Note: In the implementation using read above, you'll run into trouble if you (or some other client of get_password) passes along special shell characters in the prompt (e.g. $/"/'/etc). Ideally, you should escape the prompt string before passing it along to the shell. Unfortunately, Shellwords isn't available in Ruby 1.8. Fortunately, it's easy to backport the relevant bits yourself (specifically shellescape).
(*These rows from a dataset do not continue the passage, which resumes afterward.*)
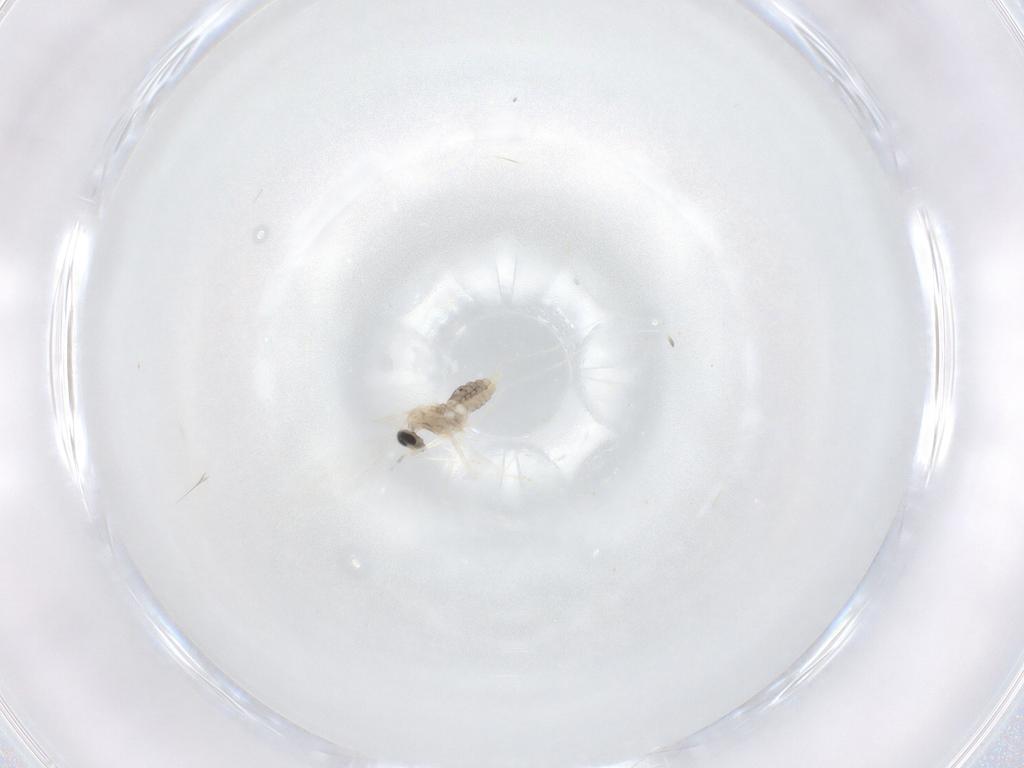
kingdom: Animalia
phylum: Arthropoda
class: Insecta
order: Diptera
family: Cecidomyiidae
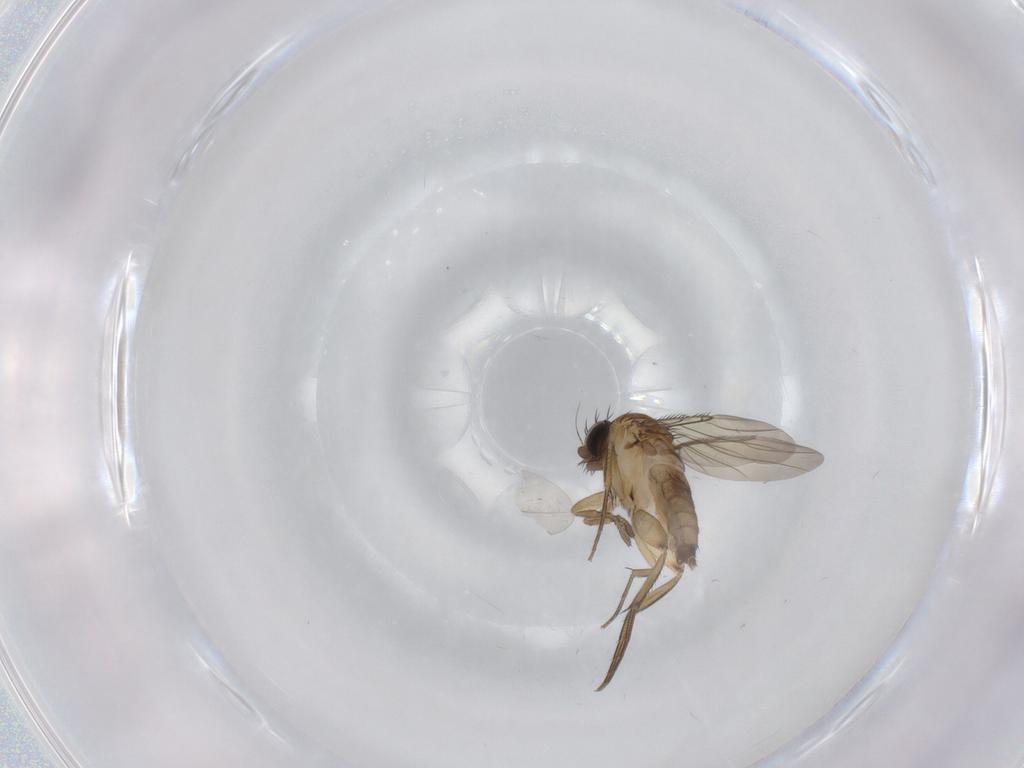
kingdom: Animalia
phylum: Arthropoda
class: Insecta
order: Diptera
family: Phoridae
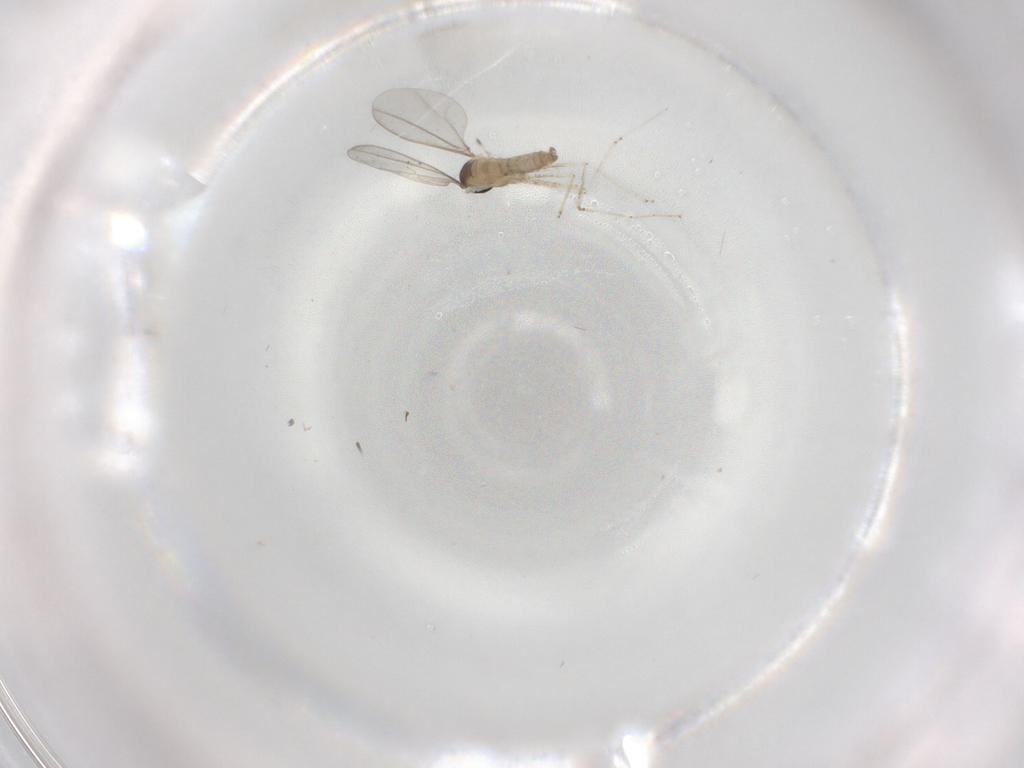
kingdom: Animalia
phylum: Arthropoda
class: Insecta
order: Diptera
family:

With that, you can make this slight modification:

  def get_password(prompt="Password: ")
    `read -s -p #{Shellwords.shellescape(prompt)} password; echo $password`.chomp
  end

---

I mentioned a couple problems with the use of read -s -p in a comment below:

Well, the 1.8 case is a little janky; it doesn't allow for backslashes, unless you hit backslash twice: "The backslash character `\' may be used to remove any special meaning for the next character read and for line continuation." Also: "The characters in the value of the IFS variable are used to split the line into words. " This should probably be fine for most little scripts, but you'd probably want something more robust for larger applications.
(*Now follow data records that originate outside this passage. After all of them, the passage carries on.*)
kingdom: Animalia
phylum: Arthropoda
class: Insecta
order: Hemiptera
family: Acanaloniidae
We can fix some of those problems by rolling up our sleeves and doing this the hard with stty(1). An outline of what we need to do:

• Store the current terminal settings
• Turn of echoing
• Print the prompt & get user input
• Restore the terminal settings

We must also take care to restore the terminal settings when interrupted by signals and/or exceptions. The following code will properly handle job control signals (SIGINT/SIGTSTP/SIGCONT) while still playing nicely with any present signal handlers:

require 'shellwords'
def get_password(prompt="Password: ")
  new_sigint = new_sigtstp = new_sigcont = nil
  old_sigint = old_sigtstp = old_sigcont = nil

  # save the current terminal configuration
  term = `stty -g`.chomp
  # turn of character echo
  `stty -echo`

  new_sigint = Proc.new do
    `stty #{term.shellescape}`
    trap("SIGINT",  old_sigint)
    Process.kill("SIGINT", Process.pid)
  end

  new_sigtstp = Proc.new do
    `stty #{term.shellescape}`
    trap("SIGCONT", new_sigcont)
    trap("SIGTSTP", old_sigtstp)
    Process.kill("SIGTSTP", Process.pid)
  end

  new_sigcont = Proc.new do
    `stty -echo`
    trap("SIGCONT", old_sigcont)
    trap("SIGTSTP", new_sigtstp)
    Process.kill("SIGCONT", Process.pid)
  end

  # set all signal handlers
  old_sigint  = trap("SIGINT",  new_sigint)  || "DEFAULT"
  old_sigtstp = trap("SIGTSTP", new_sigtstp) || "DEFAULT"
  old_sigcont = trap("SIGCONT", new_sigcont) || "DEFAULT"

  print prompt
  password = STDIN.gets.chomp
  puts

  password
ensure
  # restore term and handlers
  `stty #{term.shellescape}`

  trap("SIGINT",  old_sigint)
  trap("SIGTSTP", old_sigtstp)
  trap("SIGCONT", old_sigcont)
end

Answer 4

There is a library called highline which works like this:

require 'rubygems'
require 'highline/import'

password = ask("Enter password: ") { |q| q.echo = false }
# do stuff with password

Answer 5

For ruby version 1.8 (or Ruby < 1.9) I used read shell builtin as mentioned by @Charles.

Putting the code thats just enough to prompt for user name & password, where user name will be echoed to screen while typing in however password typed in would be silent.

 userid = `read -p "User Name: " uid; echo $uid`.chomp
 passwd = `read -s -p "Password: " password; echo $password`.chomp

Answer 6

Best method from @eclectic923's answer:

require 'io/console'
password = STDIN.noecho(&:gets).chomp

For 1.9.3 (and above), this requires you adding require 'io/console' to your code.

Original Answer:

Ruby "Password" is another alternative.